Ninguno de los dos es democrático. Ambos han comprado a la clase política, la academia y la prensa. Ambos son formas de explotación que empobrecen y desempoderan al pueblo.
Elijan su veneno. Destrucción por el poder corporativo o destrucción por la oligarquía. El resultado final es el mismo.
Hay una guerra civil dentro del capitalismo. Kamala Harris es el rostro del poder corporativo. Donald Trump es la mascota de los oligarcas. De cualquier manera, perdemos.
Chris Hedges, The Chris Hedges Report
Voces del Mundo, 22 de octubre de 2024
Traducido del inglés por Sinfo Fernández
La opción en las elecciones es entre el poder corporativo y el oligárquico. El poder corporativo necesita estabilidad y un gobierno tecnocrático. El poder oligárquico prospera en el caos y, como dice Steve Bannon, en la «deconstrucción del Estado administrativo». Ninguno de los dos es democrático. Ambos han comprado a la clase política, la academia y la prensa. Ambos son formas de explotación que empobrecen y desempoderan al pueblo. Ambos canalizan el dinero hacia las manos de la clase multimillonaria. Ambos desmantelan las regulaciones, destruyen los sindicatos, destripan los servicios gubernamentales en nombre de la austeridad, privatizan todos los aspectos de la sociedad estadounidense, desde los servicios públicos hasta las escuelas, perpetúan las guerras permanentes, incluido el genocidio en Gaza, y neutralizan a unos medios de comunicación que deberían, si no estuvieran controlados por las corporaciones y los ricos, investigar su saqueo y corrupción. Ambas formas de capitalismo destripan el país, pero lo hacen con herramientas diferentes y tienen objetivos distintos.

Datos extraídos >>
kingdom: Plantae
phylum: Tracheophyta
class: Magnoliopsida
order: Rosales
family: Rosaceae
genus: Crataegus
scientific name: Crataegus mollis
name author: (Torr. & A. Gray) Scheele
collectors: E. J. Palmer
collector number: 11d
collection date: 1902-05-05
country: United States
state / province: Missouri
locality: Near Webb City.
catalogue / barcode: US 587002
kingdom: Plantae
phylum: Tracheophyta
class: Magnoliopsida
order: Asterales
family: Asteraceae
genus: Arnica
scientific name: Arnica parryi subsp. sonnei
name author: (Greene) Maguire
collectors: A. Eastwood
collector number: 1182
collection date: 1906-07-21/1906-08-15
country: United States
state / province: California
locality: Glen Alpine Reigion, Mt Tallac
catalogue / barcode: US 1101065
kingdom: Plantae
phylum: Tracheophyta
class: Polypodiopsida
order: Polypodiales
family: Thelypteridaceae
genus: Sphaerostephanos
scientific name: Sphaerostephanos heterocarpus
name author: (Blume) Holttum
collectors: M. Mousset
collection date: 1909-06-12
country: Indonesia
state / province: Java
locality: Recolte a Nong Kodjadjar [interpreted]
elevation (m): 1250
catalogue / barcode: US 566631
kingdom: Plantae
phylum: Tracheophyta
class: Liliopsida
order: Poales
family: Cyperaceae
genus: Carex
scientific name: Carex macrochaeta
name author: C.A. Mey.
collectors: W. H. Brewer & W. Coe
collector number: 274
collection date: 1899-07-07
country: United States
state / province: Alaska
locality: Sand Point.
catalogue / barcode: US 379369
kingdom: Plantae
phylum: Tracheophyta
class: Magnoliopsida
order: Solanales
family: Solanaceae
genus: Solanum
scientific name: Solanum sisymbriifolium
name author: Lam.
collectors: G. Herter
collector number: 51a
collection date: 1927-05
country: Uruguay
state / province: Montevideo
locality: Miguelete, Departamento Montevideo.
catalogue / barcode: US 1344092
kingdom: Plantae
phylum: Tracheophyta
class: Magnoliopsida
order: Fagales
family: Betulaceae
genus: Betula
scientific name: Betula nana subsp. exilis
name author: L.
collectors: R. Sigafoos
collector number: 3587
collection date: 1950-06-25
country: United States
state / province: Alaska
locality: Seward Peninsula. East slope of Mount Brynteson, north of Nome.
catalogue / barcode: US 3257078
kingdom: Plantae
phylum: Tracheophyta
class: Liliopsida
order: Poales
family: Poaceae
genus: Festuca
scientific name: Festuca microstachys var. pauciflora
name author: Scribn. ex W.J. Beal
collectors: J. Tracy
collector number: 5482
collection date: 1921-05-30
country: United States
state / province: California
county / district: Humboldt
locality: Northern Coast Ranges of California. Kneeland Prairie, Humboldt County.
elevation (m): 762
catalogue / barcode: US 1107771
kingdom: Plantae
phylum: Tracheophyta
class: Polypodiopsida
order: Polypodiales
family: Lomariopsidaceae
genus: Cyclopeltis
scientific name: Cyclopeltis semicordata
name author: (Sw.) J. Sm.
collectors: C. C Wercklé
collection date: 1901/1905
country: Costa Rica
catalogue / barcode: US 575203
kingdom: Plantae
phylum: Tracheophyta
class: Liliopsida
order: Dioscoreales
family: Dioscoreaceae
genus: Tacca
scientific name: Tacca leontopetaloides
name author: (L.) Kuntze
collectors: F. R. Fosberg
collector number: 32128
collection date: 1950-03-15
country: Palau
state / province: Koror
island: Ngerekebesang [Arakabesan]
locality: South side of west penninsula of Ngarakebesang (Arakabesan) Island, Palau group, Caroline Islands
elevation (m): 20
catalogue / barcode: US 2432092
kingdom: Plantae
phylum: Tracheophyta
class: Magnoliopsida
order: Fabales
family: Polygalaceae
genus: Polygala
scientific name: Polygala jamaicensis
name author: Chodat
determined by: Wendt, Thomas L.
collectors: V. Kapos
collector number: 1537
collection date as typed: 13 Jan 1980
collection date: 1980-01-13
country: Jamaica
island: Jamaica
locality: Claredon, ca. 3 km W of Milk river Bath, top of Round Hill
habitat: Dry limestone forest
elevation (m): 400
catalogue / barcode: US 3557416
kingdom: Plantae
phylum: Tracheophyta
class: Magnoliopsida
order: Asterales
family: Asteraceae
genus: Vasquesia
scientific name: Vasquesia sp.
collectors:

Ejercicios >>
1) Resume en dos oraciones el texto sobre el poder corporativo y el oligárquico.
2) Prolonga el texto sobre el poder corporativo y el oligárquico a partir de su última oración.

Soluciones >>
1) La opción en las elecciones es entre el poder corporativo, que necesita estabilidad y un gobierno tecnocrático y tiene como rostro a Kamala Harris, y el poder oligárquico, que prospera en el caos y tiene como mascota a Donald Trump. Ninguno de los dos es democrático: ambos son formas de explotación que empobrecen y desempoderan al pueblo y destripan el país, aunque con herramientas diferentes y objetivos distintos.

2)
Kamala Harris, ungida por los donantes más ricos del Partido Demócrata sin recibir un solo voto en las primarias, es el rostro del poder corporativo. Donald Trump es la mascota bufonesca de los oligarcas. Esta es la división dentro de la clase dominante. Es una guerra civil dentro del capitalismo que se desarrolla en el escenario político. El pueblo es poco más que un accesorio en unas elecciones en las que ninguna de las partes promoverá sus intereses ni protegerá sus derechos.
George Monbiot y Peter Hutchison en su libro «Invisible Doctrine: The Secret History of the Neoliberalism», se refieren al poder corporativo como “capitalismo domesticado”. Los capitalistas domesticados necesitan políticas gubernamentales coherentes y acuerdos comerciales fijos porque han realizado inversiones que tardan tiempo, a veces años, en madurar. Las industrias manufactureras y agrícolas son ejemplos de «capitalismo domesticado».
Monbiot y Hutchison se refieren al poder oligárquico como «capitalismo caudillo». El capitalismo de señores de la guerra busca la erradicación total de todos los impedimentos a la acumulación de beneficios, incluyendo regulaciones, leyes e impuestos. Gana su dinero cobrando alquileres, erigiendo cabinas de peaje en todos los servicios que necesitamos para sobrevivir y cobrando tasas exorbitantes.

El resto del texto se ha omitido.